Jonathan Wild was a particularly nasty piece of work, working on both sides of the law in early 18th-century London. He was responsible for sending many fellow criminals to the gallows until eventually he overreached himself and suffered the same fate.
He was born in Wolverhampton in 1683 and worked there as a bottle maker. In 1707 he deserted his wife and went to London where he was soon imprisoned for debt for four years. This proved to be a useful introduction to the capital’s underworld. When released, he opened a brothel with his mistress, whom he had met in prison. One of his activities was to act as a prostitute’s associate who picked the client’s pockets while the latter’s attention was otherwise engaged.
For ten years, from 1714 to 1724, he controlled London’s criminals by playing them off one against the one, and against the authorities, in a complicated web of intrigue and influence. He acted as a thief-taker and also as a receiver. He pursued thieves with great tenacity, earning large sums of money under the Parliamentary reward system. However, there was more money to be made by acting as their receiver while continuing to inform on them to the officers at Newgate.

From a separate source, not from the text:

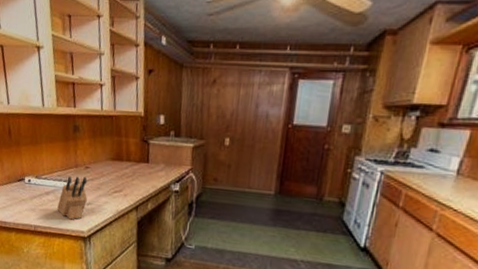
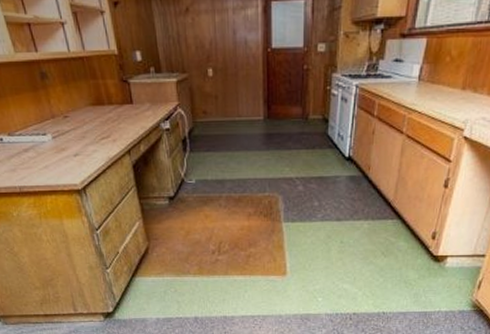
knife block: present [57,176,88,220] -> none [41,127,73,175]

Wild organised the thieves into gangs which he controlled, planning their crimes and then disposing of the proceeds in a highly original way. Instead of fencing the stolen goods, he set up a lost-property office and sold the recovered items back to their original owners who, it seemed, were prepared to pay more for the return of the goods than he would have been able to get from professional receivers.
He instructed his gangs to discover the identities of those they were about to rob so that he could, after a suitable interval, notify the victims that their possessions had been ‘recovered’. He paid his thieves poorly, but kept their loyalty by arranging rigged trials when they were caught and by exacting swift revenge if they double-crossed him.
In 1720 the government was naïve enough to consult him about the rising crime rate. Wild told them that they should increase the rewards for capturing criminals – one of his own sources of profit.
It could not last – Wild’s activities had made him too many enemies. A new Act of Parliament was passed that closed the legal loophole on which Wild had theretofore depended. He was finally charged with receiving ten guineas as a reward for helping a lady to recover some stolen lace, a theft that he himself had organised. The law that brought him low was informally known thereafter as Jonathan Wild’s Act. In his defence he pleaded that he had brought 67 criminals to the gallows.
On the night before his execution, in 1725, he attempted suicide by drinking laudanum but did not succeed. He was therefore in very poor health when he reached the gallows at Tyburn. The executioner was prepared to allow him time to recover his senses but the enraged crowd demanded that the sentence be carried out with no further delay, and this was duly done.